Imaginei-me a ir outra vez ao Palácio da Ponta Vermelha onde o Presidente Armando Guebuza me esperava sentado numa cadeira de madeira de pau-preto recheada de almofadas de seda. Fiquei espantado com o facto de ele estar a fumar cachimbo com tabaco perfumado, porque o que se sabe, e isso foi noticiado em todo o mundo, é que o nosso chefe de Estado abdicou desse acto agressivo aos pulmões, aos dentes e aos lábios.

Mas também me lembrei de um ditado segundo o qual “só um estúpido é que não muda de ideia”. A segurança do Presidente está reforçada. As armas brilham em todo o perímetro dos cobiçados e perigosos aposentos. Os guardas, bem alimentados e vestidos com uniforme a cheirar sempre a novo, movem-se. Uns discretamente, outros de forma por demais óbvia. Mas cada vez que se investem milhões de dólares do nosso suor para proteger o chefe máximo da Nação, Guebuza parece ter cada vez mais medo.

E essa reacção pode estar traduzida no regresso ao cachimbo. Levantou-se quando cheguei e estendeu-me cordialmente a mão que segurei com vigor, ao mesmo tempo que me curvo em respeito ao Chefe de Estado, respondendo à saudação, num ambiente tenso. Compreensivelmente tenso porque Guebuza está, absolutamente, na corda bamba.

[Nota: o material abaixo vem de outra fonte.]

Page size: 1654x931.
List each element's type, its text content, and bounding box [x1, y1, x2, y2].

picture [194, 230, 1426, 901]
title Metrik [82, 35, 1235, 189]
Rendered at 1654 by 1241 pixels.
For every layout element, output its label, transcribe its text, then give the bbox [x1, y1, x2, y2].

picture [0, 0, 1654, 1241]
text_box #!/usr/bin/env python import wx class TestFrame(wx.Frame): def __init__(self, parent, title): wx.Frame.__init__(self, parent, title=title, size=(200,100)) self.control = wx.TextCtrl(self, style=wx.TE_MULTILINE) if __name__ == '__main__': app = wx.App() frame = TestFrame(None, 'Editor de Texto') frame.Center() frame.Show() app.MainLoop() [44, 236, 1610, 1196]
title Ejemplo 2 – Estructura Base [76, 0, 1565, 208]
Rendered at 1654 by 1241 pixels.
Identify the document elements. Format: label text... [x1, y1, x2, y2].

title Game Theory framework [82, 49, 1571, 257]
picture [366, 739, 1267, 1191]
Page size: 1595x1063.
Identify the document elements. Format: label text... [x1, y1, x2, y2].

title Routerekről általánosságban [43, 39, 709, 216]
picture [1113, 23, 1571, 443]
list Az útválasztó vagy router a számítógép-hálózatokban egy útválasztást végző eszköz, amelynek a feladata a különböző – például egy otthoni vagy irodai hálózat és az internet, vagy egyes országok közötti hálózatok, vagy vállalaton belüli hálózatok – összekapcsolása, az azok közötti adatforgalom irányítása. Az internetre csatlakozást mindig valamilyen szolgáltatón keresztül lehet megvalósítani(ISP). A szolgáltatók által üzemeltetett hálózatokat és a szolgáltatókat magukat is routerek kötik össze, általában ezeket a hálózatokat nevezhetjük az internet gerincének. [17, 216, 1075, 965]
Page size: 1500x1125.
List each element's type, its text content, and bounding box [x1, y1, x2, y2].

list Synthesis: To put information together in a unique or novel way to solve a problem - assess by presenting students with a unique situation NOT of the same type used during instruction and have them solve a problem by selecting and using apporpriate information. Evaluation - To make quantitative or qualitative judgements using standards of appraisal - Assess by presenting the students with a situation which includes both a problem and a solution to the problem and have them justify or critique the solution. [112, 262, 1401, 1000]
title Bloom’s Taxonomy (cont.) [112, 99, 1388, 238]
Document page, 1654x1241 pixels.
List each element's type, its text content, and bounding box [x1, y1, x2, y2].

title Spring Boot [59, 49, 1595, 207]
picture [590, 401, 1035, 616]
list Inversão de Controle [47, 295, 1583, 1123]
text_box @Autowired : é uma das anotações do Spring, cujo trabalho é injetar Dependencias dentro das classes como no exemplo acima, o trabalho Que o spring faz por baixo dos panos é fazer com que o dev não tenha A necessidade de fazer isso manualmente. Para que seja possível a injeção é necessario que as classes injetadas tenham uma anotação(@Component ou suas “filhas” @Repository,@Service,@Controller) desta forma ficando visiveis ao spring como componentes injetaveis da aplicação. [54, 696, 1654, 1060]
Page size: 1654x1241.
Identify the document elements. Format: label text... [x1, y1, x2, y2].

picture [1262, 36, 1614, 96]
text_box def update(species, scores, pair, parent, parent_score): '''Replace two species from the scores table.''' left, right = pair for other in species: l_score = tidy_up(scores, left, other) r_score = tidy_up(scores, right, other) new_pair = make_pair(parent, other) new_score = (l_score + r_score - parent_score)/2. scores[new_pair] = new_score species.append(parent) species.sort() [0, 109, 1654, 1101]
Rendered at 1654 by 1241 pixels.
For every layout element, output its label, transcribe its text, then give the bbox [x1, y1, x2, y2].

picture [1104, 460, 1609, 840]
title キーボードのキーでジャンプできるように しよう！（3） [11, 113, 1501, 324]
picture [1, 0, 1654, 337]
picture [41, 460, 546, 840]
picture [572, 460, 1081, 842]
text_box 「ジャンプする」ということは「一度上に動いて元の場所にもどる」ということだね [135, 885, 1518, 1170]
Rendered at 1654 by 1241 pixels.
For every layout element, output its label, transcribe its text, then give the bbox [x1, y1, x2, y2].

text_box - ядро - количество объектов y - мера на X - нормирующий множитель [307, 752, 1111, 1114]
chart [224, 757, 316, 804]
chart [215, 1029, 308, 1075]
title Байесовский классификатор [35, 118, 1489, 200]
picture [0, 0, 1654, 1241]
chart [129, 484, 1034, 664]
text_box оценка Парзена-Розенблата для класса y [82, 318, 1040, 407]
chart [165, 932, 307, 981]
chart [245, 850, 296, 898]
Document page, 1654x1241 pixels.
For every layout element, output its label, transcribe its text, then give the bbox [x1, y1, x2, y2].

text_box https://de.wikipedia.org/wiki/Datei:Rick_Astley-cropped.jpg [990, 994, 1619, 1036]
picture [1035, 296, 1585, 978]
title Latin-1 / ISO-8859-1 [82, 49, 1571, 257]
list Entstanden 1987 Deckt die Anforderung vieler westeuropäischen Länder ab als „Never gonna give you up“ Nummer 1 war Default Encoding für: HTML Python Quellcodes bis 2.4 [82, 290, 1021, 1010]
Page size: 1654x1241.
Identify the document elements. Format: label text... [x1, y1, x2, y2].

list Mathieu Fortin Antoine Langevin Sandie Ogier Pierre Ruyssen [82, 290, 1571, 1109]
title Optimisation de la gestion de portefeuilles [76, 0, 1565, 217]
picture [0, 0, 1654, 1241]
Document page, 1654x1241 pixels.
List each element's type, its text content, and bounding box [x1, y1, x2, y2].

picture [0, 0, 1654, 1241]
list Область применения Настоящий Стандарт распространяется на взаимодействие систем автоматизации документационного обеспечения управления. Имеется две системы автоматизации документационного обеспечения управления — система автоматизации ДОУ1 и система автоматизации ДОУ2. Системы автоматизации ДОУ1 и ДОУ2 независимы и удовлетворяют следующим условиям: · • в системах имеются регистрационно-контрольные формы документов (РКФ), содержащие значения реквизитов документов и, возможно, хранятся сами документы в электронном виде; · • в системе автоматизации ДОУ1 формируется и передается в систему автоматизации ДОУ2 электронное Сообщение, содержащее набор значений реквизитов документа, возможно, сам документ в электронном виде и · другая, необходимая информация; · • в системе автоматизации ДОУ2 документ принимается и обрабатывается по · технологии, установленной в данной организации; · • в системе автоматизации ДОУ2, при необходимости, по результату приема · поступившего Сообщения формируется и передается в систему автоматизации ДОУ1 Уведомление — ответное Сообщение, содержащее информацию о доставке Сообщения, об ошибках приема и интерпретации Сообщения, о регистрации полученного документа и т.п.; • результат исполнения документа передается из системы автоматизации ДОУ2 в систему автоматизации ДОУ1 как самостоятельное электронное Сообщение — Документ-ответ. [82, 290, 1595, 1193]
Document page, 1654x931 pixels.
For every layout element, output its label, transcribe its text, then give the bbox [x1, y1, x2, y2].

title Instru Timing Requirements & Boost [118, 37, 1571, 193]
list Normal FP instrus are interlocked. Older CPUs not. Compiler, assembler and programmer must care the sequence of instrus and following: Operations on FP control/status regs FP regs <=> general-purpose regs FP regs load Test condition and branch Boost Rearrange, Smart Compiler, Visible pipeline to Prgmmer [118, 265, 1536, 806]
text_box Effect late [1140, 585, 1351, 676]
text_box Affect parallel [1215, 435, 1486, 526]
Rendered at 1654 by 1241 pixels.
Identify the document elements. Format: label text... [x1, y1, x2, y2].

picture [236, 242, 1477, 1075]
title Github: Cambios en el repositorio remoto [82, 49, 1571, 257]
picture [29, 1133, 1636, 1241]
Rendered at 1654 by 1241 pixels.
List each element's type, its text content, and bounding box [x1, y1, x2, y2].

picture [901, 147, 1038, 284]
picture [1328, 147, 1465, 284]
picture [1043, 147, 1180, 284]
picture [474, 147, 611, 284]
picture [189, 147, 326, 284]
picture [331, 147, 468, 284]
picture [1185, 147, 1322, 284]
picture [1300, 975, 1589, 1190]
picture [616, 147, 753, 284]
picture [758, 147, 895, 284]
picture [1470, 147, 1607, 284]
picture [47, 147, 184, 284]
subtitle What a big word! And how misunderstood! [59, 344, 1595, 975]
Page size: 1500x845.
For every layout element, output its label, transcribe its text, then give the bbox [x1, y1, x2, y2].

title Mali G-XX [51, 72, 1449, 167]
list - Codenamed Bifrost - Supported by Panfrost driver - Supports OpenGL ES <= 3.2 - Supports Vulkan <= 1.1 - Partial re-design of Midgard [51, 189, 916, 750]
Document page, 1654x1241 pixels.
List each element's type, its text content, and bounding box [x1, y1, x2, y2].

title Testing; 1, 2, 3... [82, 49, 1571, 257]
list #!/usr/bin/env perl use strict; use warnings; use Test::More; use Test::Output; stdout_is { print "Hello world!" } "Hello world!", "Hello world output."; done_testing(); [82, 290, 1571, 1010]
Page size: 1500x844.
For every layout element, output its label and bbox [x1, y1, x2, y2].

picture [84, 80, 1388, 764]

Estamos frente a frente e eu, gozando da minha liberdade de cidadania, disse ao Presidente aquilo que penso.

– Senhor Presidente, o sol neste país ainda não nasce para todos, ou melhor, só desponta para um punhado de pessoas, e aqueles que continuam no escuro estão a coleccionar feridas! Guebuza sorriu. Gaguejou. Levou o cachimbo – apagado – à boca. P- Sabe, estou com uma vontade tremenda de fumar mas não o posso fazer em respeito de ti.

– Fique à vontade senhor Presidente, estamos ao ar livre.

– Não, não posso. Fui educado a respeitar os outros.

– Muito obrigado, senhor Presidente. Senti-me lisonjeado pela elevada consideração, mas o que eu queria é que o Chefe de Estado comentasse o que lhe dizia, o sol ainda não nasce para todos em Moçambique, ou melhor, só nasce para um punhado de pessoas. Examinei o arsenal disponível para defender o representante máximo da Nação, puxei igualmente pela minha imaginação e vi um búnquer e vários sistemas electrónicos da mais alta tecnologia, que podem ser accionados em caso de o rio mudar de direcção.

E a conclusão a que cheguei é a de que tudo aquilo não era nada. Tudo aquilo era falso. Porque o rio, quando se enfurece, não há nada que o segure. Mas eu estou aqui com o Presidente de todos os moçambicanos. Frente a frente. Quero transmitir-lhe palavras. Dizer-lhe o que penso, como cidadão. Não levo nenhum feixe de azagaias. Nem pólvora. Nem farpas. Apenas trago nas mãos o sangue das nossas feridas para dizer, senhor Presidente, o sol ainda não nasce para todos em Moçambique, ou seja, apenas nasce para um punhado de pessoas!